=== Your assignment ===
Find the line that contains "right shoulder: (190, 200)"; please output it and each line after it, exactly as shown, up to the end of the entries below, skipping pictures.

Limb landmark coordinates:
◆ ◆ ◆ ◆ ◆

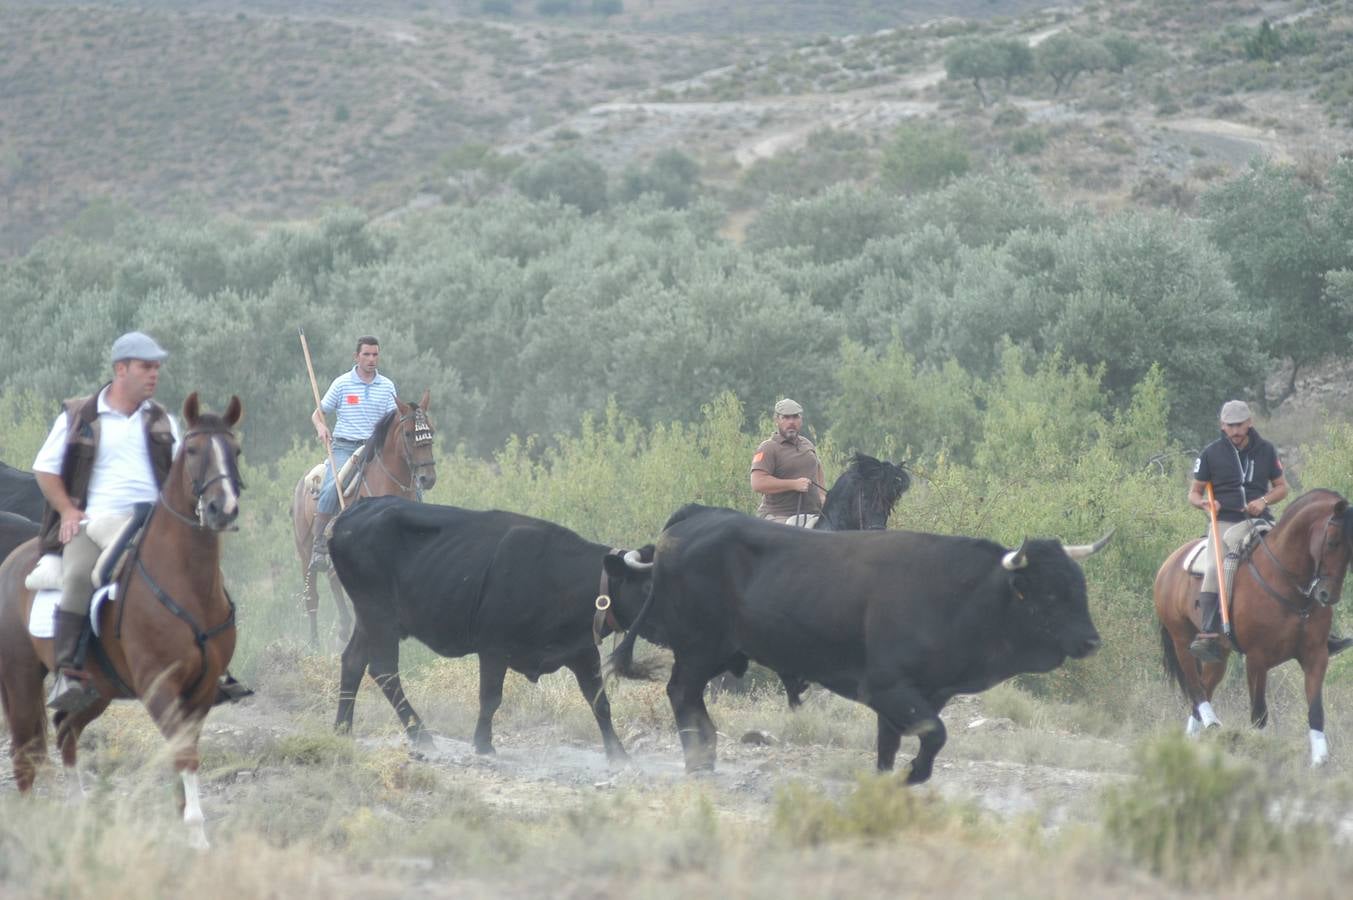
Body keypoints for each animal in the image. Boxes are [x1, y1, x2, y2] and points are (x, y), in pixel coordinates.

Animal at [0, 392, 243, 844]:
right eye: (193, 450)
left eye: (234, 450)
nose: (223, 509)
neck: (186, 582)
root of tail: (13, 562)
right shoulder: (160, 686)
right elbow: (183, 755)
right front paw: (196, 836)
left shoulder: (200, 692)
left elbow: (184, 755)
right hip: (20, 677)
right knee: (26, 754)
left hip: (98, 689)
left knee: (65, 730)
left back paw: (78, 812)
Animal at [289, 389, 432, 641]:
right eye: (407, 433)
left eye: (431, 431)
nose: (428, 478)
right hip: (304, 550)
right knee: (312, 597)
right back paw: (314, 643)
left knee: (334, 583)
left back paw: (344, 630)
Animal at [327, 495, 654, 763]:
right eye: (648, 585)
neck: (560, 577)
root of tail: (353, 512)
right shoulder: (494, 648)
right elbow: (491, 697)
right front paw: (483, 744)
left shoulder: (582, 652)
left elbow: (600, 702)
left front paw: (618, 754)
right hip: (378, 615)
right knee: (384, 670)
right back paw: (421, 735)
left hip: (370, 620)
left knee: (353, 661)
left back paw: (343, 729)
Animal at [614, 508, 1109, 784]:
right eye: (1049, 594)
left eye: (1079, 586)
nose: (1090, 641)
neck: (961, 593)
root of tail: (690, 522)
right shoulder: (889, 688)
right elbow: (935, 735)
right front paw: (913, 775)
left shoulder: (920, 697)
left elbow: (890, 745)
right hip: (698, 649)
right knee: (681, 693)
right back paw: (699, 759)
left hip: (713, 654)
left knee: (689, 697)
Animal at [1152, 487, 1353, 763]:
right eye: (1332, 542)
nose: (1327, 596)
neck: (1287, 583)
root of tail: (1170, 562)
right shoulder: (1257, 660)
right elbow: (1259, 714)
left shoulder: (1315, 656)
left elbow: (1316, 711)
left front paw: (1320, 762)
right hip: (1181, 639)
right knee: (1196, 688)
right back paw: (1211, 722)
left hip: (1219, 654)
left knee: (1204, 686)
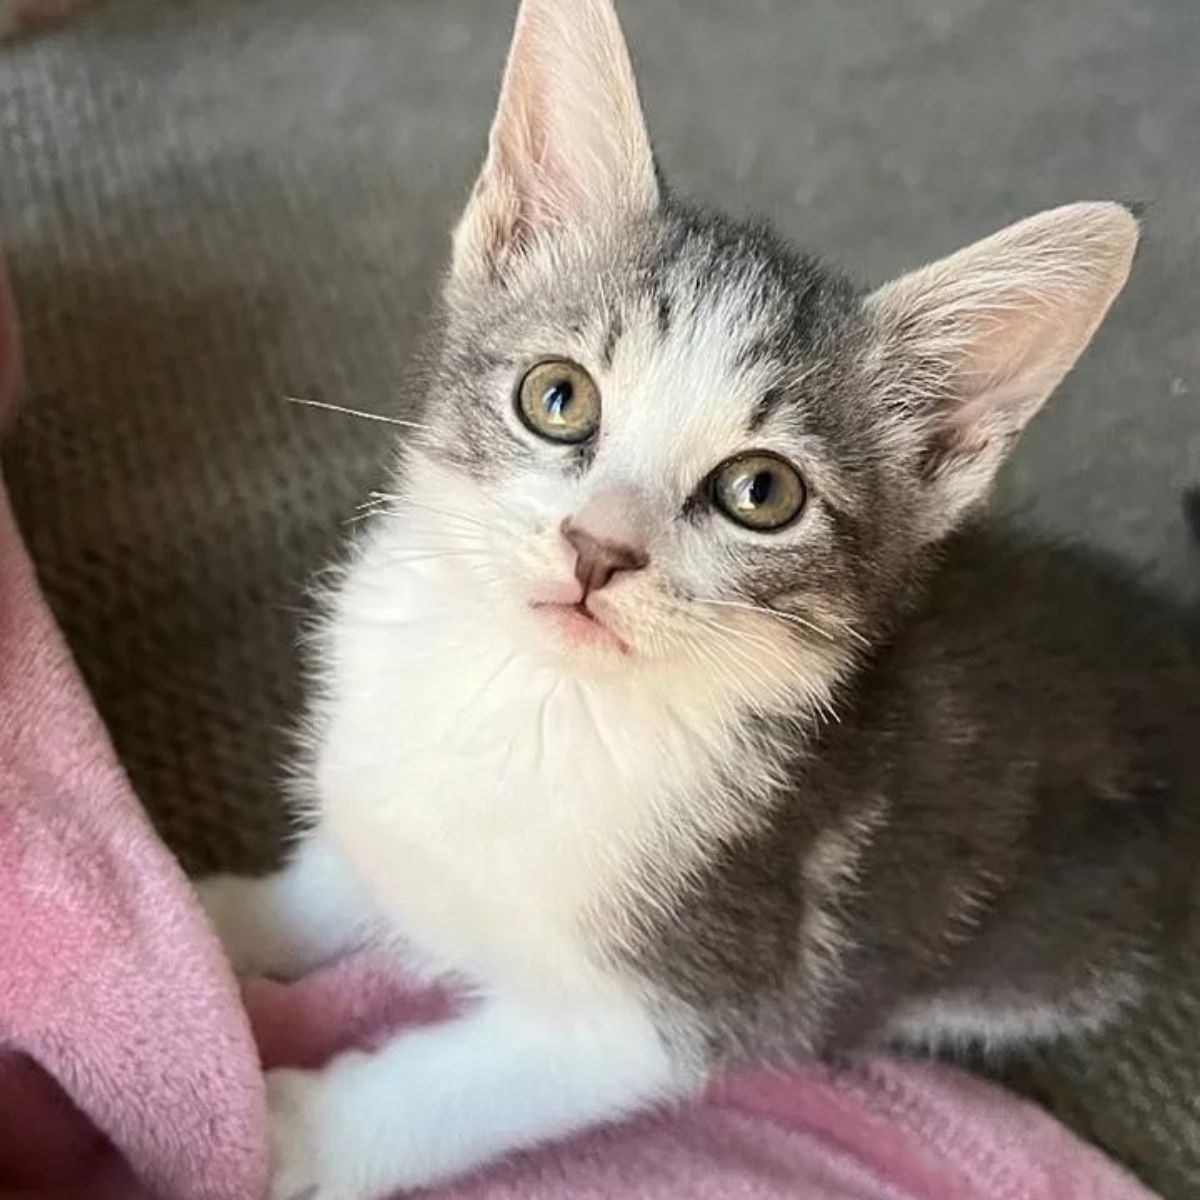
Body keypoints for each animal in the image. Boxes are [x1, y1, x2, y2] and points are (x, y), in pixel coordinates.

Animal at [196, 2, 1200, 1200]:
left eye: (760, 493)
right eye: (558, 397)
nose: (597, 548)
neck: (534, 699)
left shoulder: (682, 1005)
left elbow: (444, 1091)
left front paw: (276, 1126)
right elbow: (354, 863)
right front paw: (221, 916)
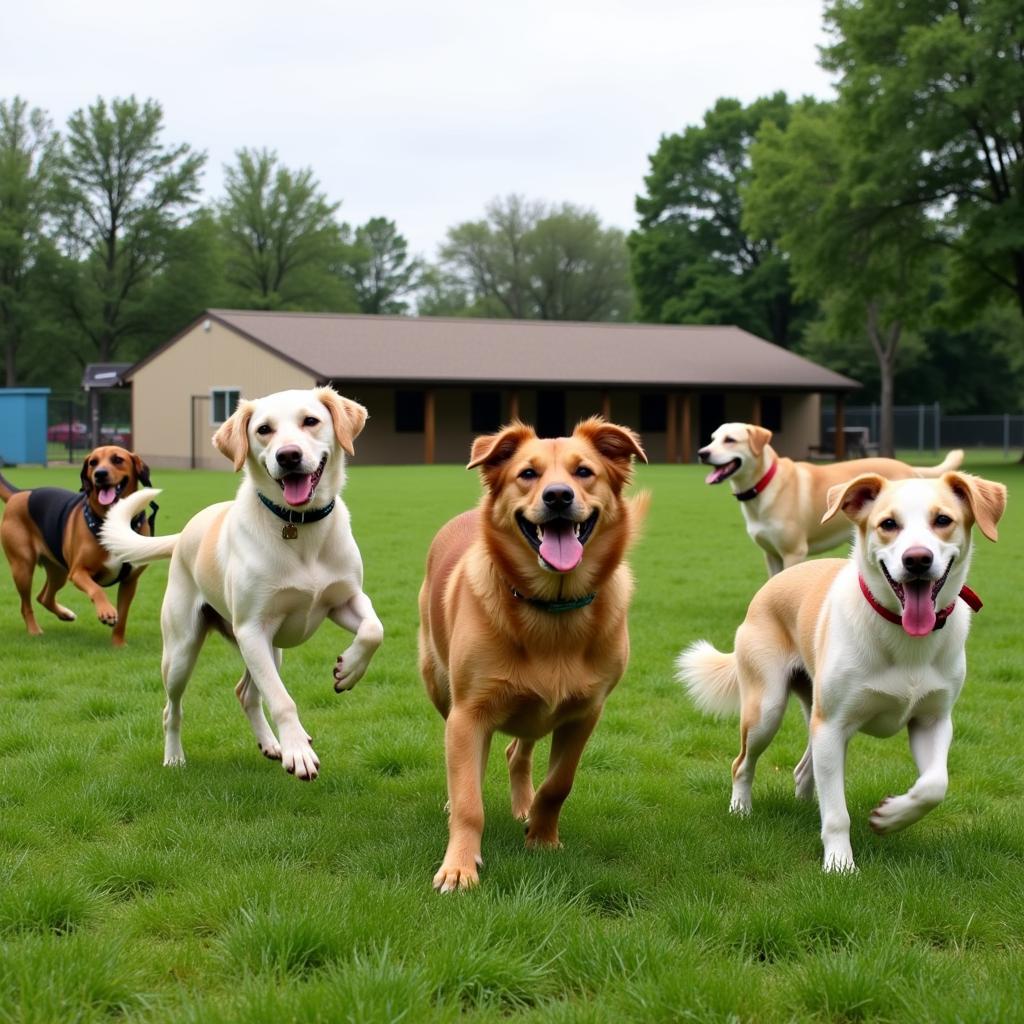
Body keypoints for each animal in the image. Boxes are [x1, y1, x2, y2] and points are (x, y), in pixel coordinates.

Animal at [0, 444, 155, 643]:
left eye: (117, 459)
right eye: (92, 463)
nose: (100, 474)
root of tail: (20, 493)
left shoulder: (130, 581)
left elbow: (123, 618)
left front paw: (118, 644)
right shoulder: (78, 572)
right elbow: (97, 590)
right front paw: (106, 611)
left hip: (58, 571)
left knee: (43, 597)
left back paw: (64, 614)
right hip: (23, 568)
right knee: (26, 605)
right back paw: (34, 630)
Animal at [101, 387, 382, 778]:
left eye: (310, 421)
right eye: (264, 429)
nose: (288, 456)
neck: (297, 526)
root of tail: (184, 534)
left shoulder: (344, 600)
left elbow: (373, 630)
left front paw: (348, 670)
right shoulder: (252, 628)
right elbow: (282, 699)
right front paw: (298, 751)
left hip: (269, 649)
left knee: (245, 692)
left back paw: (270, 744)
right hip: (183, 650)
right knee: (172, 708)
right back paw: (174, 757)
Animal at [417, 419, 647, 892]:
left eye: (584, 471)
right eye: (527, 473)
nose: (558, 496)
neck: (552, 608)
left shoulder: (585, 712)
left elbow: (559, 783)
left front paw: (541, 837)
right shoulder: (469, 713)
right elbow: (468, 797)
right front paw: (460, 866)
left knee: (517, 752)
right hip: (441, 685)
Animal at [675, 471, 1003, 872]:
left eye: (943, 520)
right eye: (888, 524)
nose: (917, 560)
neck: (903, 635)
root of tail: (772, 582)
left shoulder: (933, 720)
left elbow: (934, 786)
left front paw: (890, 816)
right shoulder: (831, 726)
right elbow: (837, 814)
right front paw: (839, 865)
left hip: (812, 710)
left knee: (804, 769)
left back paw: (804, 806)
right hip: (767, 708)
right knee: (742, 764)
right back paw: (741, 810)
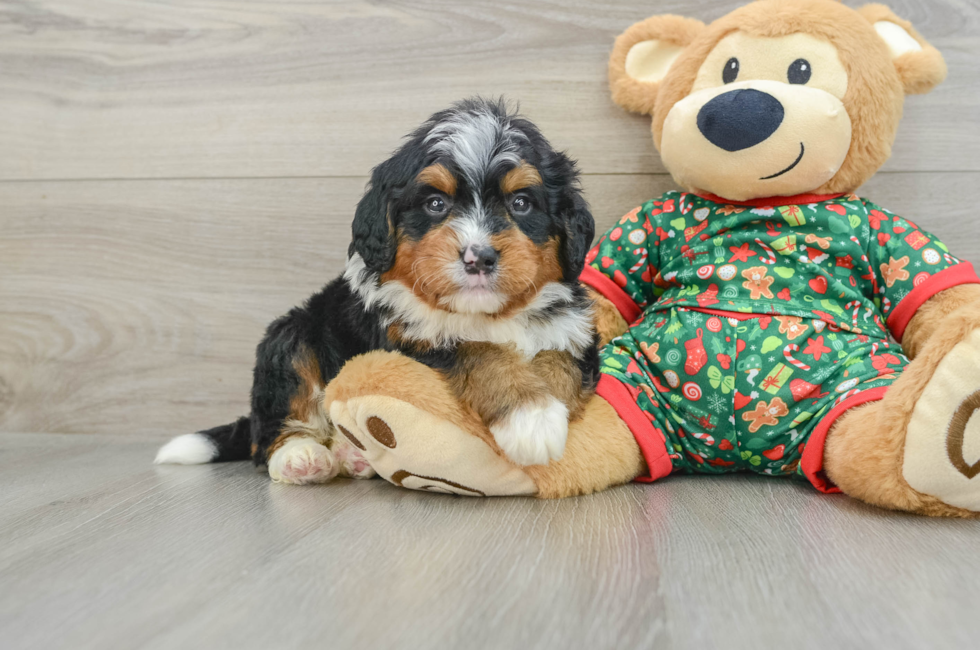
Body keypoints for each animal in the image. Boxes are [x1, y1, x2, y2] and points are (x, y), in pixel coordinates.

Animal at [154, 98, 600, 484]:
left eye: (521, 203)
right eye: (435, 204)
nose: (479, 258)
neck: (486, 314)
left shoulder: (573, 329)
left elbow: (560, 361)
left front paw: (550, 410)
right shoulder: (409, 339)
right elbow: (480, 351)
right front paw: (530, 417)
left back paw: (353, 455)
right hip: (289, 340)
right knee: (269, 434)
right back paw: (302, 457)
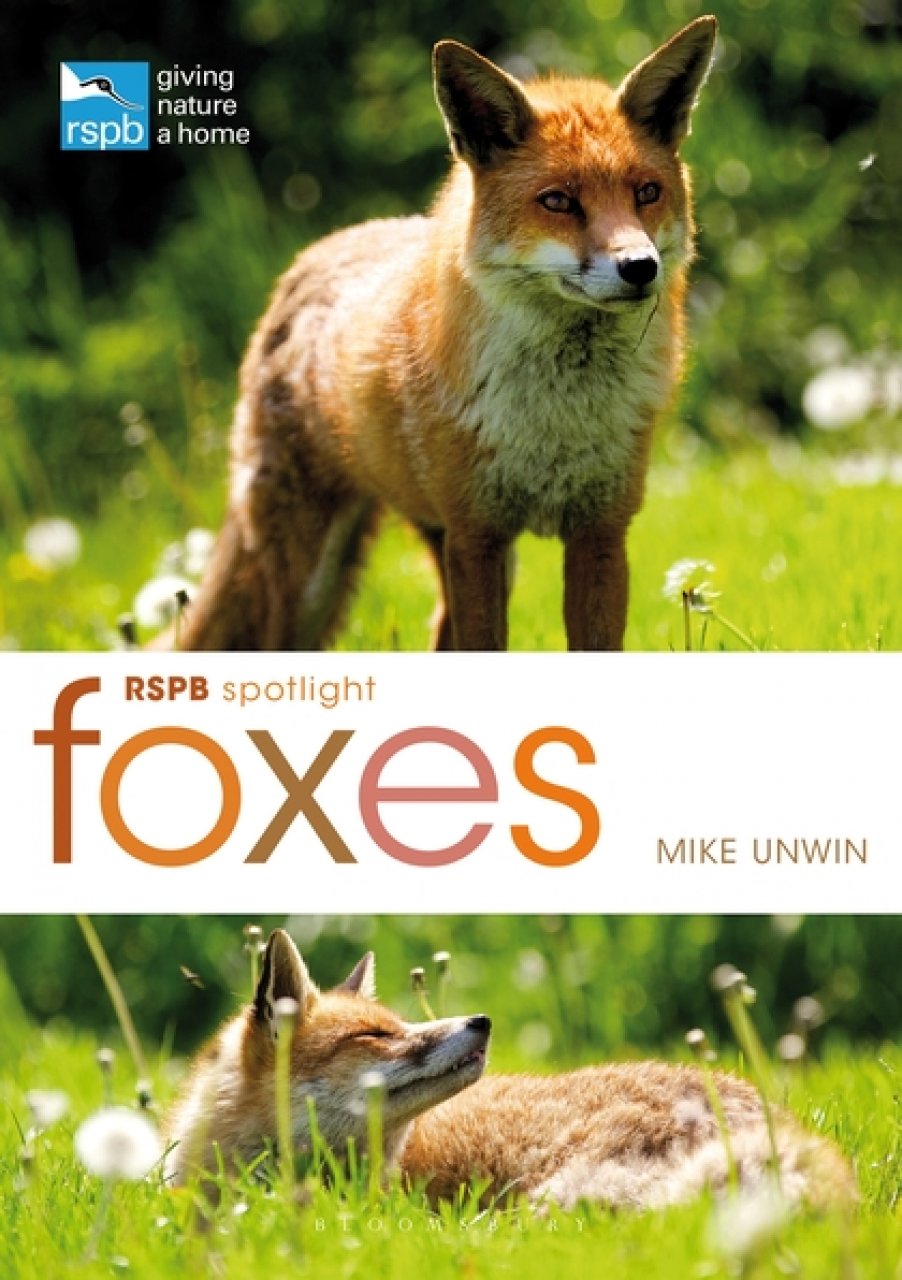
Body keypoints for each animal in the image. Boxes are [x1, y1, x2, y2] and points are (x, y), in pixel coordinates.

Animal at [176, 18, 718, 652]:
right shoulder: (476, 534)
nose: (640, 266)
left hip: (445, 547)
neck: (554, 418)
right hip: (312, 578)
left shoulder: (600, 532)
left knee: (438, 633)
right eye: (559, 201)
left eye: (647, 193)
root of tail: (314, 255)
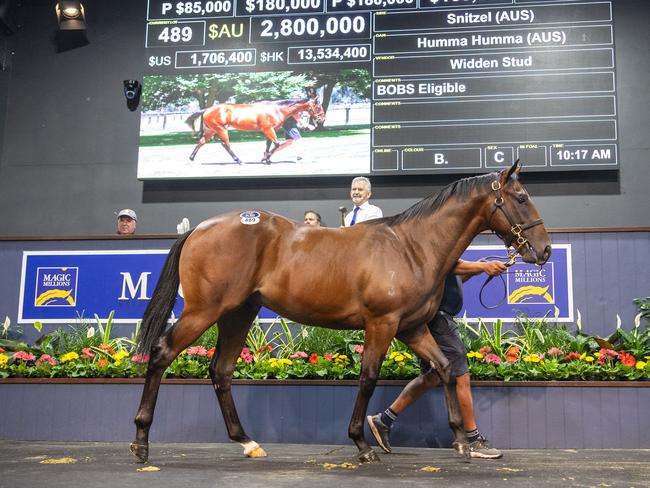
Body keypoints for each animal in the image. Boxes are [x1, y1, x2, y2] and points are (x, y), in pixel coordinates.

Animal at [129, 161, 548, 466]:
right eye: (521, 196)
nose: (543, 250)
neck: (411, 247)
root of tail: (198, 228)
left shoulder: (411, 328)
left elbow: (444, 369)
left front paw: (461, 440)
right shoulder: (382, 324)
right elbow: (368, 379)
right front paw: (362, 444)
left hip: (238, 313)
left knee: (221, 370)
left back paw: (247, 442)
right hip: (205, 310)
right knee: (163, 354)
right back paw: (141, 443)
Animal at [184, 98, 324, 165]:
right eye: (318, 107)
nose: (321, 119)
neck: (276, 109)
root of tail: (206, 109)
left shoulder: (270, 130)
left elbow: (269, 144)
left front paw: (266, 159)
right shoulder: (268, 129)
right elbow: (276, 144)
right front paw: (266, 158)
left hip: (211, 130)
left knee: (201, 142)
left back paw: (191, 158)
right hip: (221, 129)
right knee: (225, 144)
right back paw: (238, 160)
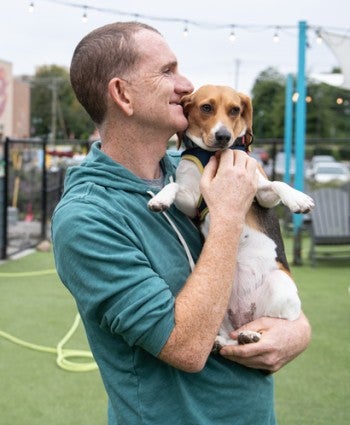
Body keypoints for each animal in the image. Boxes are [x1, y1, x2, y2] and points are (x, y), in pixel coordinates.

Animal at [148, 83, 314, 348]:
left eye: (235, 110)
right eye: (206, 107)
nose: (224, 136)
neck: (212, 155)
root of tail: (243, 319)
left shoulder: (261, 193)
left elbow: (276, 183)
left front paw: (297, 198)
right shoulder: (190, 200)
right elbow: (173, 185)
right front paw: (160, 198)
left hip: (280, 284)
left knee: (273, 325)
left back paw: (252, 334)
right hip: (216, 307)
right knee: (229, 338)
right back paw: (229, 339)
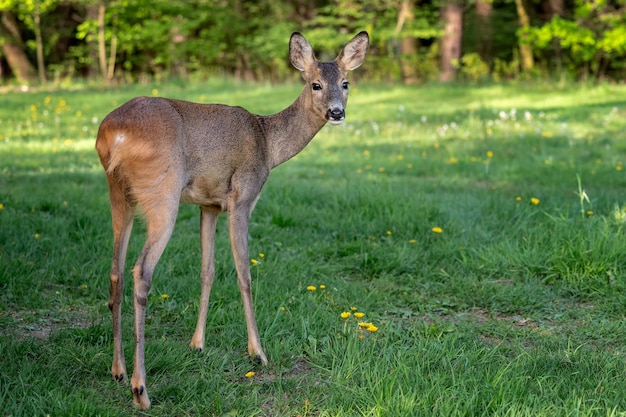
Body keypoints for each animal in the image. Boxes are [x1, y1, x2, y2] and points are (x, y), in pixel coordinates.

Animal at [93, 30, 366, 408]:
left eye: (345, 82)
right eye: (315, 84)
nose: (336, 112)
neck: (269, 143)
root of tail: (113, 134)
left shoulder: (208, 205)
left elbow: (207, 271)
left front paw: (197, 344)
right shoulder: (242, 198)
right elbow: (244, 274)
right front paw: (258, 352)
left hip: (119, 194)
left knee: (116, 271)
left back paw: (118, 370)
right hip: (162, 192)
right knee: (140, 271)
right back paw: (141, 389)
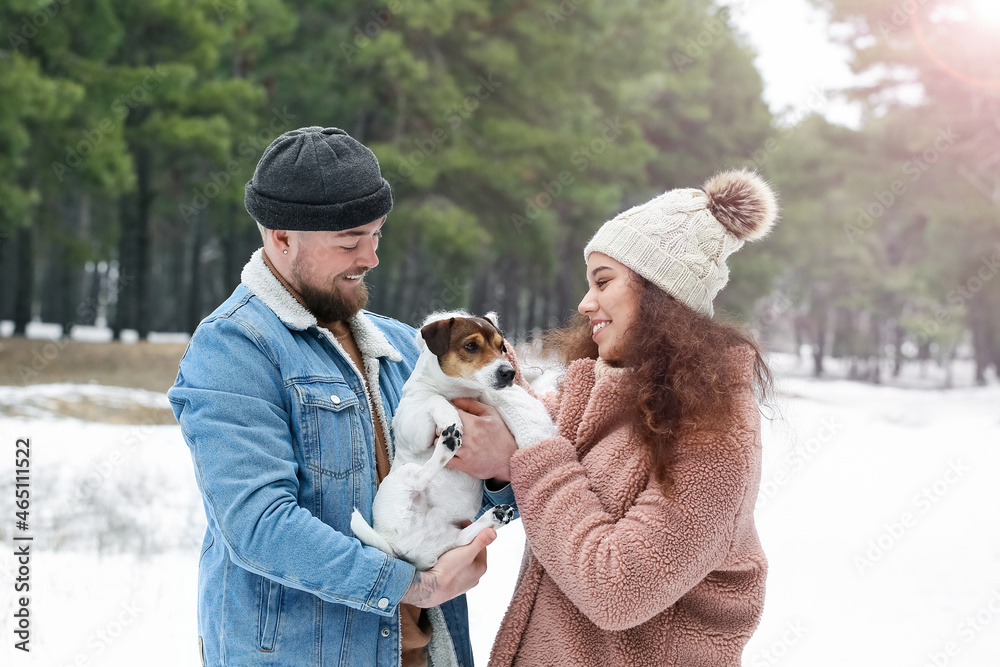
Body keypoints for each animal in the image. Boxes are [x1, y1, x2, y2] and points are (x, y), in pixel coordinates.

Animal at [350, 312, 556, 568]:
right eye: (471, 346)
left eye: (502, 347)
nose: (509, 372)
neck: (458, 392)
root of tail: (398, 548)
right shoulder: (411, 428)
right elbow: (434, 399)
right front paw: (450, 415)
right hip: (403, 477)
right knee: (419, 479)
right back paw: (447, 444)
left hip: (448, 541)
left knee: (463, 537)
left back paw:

◆ ◆ ◆ ◆ ◆

=== Exercise output ===
right shoulder: (190, 200)
right elbow: (173, 185)
right front paw: (160, 198)
left hip: (280, 284)
left knee: (273, 325)
left back paw: (252, 334)
right hip: (216, 307)
right knee: (229, 338)
right back paw: (229, 339)
Body keypoints for each animal in the image. Boxes are [x1, y1, x2, y2] and points are (x, y), in pixel coordinates.

Animal at [93, 30, 366, 408]:
left eye: (345, 82)
right eye: (315, 84)
nose: (336, 112)
neck: (269, 143)
root of tail: (113, 134)
left shoulder: (208, 205)
left elbow: (207, 271)
left front paw: (197, 344)
right shoulder: (242, 198)
right elbow: (244, 274)
right front paw: (258, 352)
left hip: (119, 194)
left knee: (116, 271)
left back paw: (118, 370)
right hip: (162, 192)
right knee: (140, 271)
right back paw: (141, 389)
Body keypoints for each animal in the image. Boxes are [x1, y1, x2, y2] and points are (x, y), in pixel coordinates.

Animal at [350, 312, 556, 568]:
right eye: (471, 346)
left eye: (502, 347)
nose: (509, 372)
neck: (458, 392)
root of tail: (398, 548)
right shoulder: (411, 428)
right elbow: (434, 399)
right front paw: (450, 415)
right hip: (403, 477)
right knee: (419, 479)
right back paw: (447, 444)
left hip: (448, 541)
left knee: (463, 537)
left back paw:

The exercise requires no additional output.